[chord] Problem with dhashcli
Katarzyna Stefanowicz
kate_stefik at tlen.pl
Sun Feb 10 01:38:43 EST 2008
Emil Sit wrote:
> Czesc Katarzyna,
Hello Emil,
do you know Polish?
> You should be able to mirror the code in dhashclient::insert
> below in your publish code to deal with this.
>
> Something like (untested)...
>
> void
> incognito_impl::publish (const incognito_store_arg &req)
> {
> str data = str (req.data.base (), req.data.size ());
> if (req.key_type == DHASH_NOAUTH)
> data = dhblock_noauth::marshal_block (data);
> ref<dhash_block> = New refcounted<dhash_block> (data, req.key_type);
>
> ...
>
> Does that help?
Thank you very much for explanation and advice. It was very helpful.

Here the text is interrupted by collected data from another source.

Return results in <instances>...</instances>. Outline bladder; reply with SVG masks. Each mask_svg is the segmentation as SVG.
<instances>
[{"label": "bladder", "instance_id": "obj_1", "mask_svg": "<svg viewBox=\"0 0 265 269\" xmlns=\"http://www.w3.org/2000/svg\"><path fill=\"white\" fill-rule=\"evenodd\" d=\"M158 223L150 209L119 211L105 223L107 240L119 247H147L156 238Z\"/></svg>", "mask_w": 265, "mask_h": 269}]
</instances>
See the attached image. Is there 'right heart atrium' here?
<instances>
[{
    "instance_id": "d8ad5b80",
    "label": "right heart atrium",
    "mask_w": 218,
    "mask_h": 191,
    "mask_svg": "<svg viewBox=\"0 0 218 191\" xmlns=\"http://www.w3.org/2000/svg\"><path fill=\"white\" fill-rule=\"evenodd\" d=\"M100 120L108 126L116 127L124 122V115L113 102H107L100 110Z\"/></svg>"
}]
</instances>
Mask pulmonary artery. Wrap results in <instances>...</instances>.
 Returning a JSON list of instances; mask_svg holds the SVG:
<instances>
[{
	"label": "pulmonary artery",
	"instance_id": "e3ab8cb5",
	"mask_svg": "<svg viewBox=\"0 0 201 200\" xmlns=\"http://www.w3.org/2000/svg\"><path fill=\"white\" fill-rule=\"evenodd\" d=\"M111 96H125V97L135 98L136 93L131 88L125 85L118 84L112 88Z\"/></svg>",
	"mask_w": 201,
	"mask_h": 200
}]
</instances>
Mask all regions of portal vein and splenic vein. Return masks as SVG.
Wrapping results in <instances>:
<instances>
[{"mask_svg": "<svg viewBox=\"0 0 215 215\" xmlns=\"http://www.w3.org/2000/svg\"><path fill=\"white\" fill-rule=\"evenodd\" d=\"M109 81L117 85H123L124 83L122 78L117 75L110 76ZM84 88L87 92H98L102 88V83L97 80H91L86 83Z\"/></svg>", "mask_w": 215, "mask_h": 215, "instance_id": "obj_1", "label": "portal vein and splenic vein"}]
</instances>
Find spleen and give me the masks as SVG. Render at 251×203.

I did as you suggested but unfortunately some think is still wrong.
My current publish function looks like this:
> void incognito_impl::publish(const incognito_store_arg& req)
> {
> str data = str (req.data.base (), req.data.size ());
> str marshalled_data;
> if (req.key_type == DHASH_NOAUTH)
> marshalled_data = dhblock_noauth::marshal_block (data);
> else if (req.key_type == DHASH_CONTENTHASH)
> marshalled_data = dhblock_chash::marshal_block (data);
> else {
> warnx << "incognito_impl::publish: unknown key_type: "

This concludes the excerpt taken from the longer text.